Palms were some of the most susceptible species in the study, almost always dying when exposed to lightning. Richards says that could be because of differences between some functional traits of palms and those of other trees, such as the way they grow and the architecture of their fronds. Their location in the understory of the forest means that they were not often exposed to lightning strikes, though.
Richards says more studies need to be conducted to better determine which traits cause a tree species to be more or less tolerant of lightning, but she says this is an inspiring start.
For example, researchers already know that in places that experience regular droughts, species that need less water survive better than their counterparts. Similarly, where fire is frequent, species with thick bark can better withstand fire damage, and those that can resprout quickly after fire will tend to be more dominant in the community of species. Richards envisions the same kind of understanding with lightning.
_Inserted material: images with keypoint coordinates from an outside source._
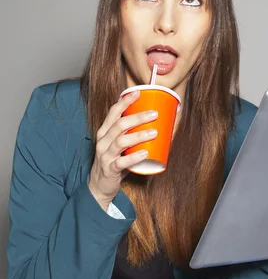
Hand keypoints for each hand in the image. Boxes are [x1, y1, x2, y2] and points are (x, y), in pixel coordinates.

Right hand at [88, 90, 157, 210]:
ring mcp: (105, 155)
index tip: (138, 93)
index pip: (113, 112)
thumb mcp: (119, 144)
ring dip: (139, 135)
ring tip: (154, 132)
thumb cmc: (114, 160)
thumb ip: (131, 133)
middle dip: (138, 117)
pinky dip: (134, 157)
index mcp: (105, 131)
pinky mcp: (110, 169)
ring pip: (121, 141)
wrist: (99, 185)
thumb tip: (157, 122)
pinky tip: (145, 153)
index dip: (125, 101)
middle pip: (120, 124)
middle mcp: (103, 141)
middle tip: (155, 114)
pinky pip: (121, 162)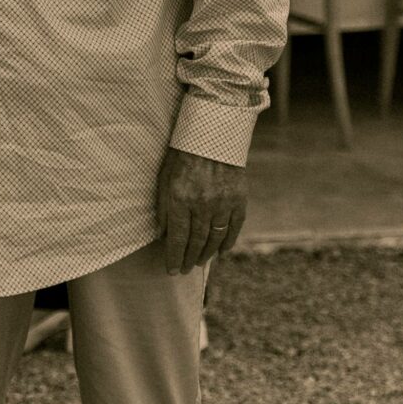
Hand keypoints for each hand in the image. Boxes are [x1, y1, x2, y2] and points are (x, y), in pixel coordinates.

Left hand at [153, 148, 246, 274]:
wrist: (213, 133)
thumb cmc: (183, 154)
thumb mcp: (164, 178)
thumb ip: (164, 208)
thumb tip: (163, 235)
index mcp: (181, 198)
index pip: (177, 238)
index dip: (174, 258)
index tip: (171, 270)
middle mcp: (203, 204)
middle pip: (196, 241)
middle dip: (189, 259)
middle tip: (185, 269)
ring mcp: (223, 203)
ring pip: (215, 238)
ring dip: (206, 254)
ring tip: (199, 262)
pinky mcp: (239, 199)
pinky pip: (234, 227)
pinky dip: (228, 242)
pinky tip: (221, 252)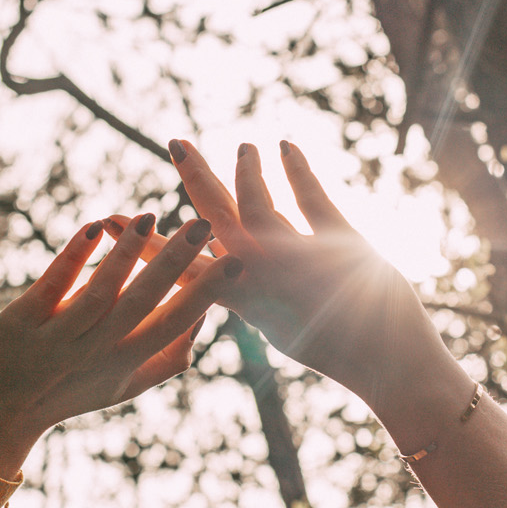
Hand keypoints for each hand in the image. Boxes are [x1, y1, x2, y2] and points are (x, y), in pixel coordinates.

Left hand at [0, 213, 239, 469]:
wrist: (2, 412)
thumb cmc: (73, 391)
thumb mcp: (126, 385)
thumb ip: (168, 358)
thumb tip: (204, 319)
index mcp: (127, 362)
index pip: (174, 324)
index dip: (205, 295)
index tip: (234, 263)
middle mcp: (97, 350)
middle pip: (142, 303)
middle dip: (174, 264)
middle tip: (201, 225)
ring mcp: (59, 337)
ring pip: (100, 293)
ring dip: (125, 254)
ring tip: (149, 218)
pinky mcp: (23, 321)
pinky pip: (51, 286)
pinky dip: (72, 257)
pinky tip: (93, 229)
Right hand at [163, 140, 444, 408]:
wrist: (391, 365)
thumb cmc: (337, 347)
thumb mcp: (282, 326)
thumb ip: (254, 294)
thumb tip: (227, 270)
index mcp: (246, 302)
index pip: (185, 267)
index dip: (147, 245)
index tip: (115, 220)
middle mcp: (263, 279)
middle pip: (215, 220)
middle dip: (194, 177)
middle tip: (176, 142)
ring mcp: (299, 259)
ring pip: (258, 203)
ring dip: (248, 170)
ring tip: (245, 146)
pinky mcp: (340, 243)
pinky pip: (311, 197)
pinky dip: (297, 168)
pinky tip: (285, 146)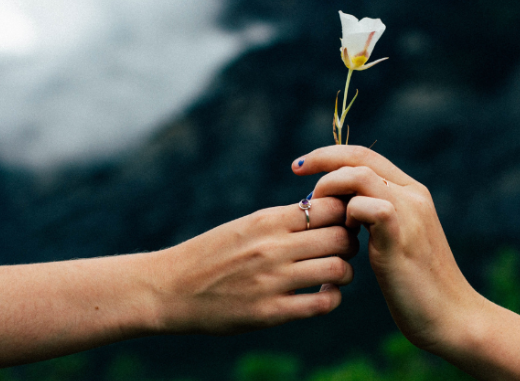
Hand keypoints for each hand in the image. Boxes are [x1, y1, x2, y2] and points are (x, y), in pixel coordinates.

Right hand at [150, 197, 358, 334]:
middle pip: (340, 237)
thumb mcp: (245, 225)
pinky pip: (322, 304)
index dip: (345, 214)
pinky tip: (323, 294)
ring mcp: (272, 281)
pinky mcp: (270, 312)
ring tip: (334, 273)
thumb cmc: (211, 254)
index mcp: (267, 221)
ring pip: (338, 270)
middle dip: (350, 242)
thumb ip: (282, 220)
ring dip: (345, 272)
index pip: (330, 207)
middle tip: (344, 248)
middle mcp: (273, 248)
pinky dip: (332, 298)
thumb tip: (323, 209)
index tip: (342, 222)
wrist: (169, 288)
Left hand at [293, 146, 482, 353]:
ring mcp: (410, 213)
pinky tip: (346, 235)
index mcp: (412, 192)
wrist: (451, 316)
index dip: (331, 155)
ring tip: (319, 212)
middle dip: (322, 160)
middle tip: (297, 171)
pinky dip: (347, 215)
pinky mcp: (401, 237)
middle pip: (360, 157)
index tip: (302, 165)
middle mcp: (413, 195)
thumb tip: (342, 208)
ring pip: (360, 175)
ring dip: (330, 188)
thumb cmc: (417, 285)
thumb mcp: (395, 241)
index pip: (366, 156)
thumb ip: (374, 219)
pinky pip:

For her, joining the project was exciting not only because it was understudied, but also because everyone has some sort of connection or reaction to lightning.
"Lightning is such a charismatic phenomenon. I remember going out as a kid and watching lightning storms with my dad on our front porch," says Richards.
With this partnership between the Smithsonian Tropical Research Center's Barro Colorado Nature Monument scientists, researchers from the University of Louisville and from the University of Alabama at Huntsville, scientists have only scratched the surface, she explains.
"There's just so much that we don't know about lightning," says Richards, adding she hopes this research inspires other ecologists to join in the investigation.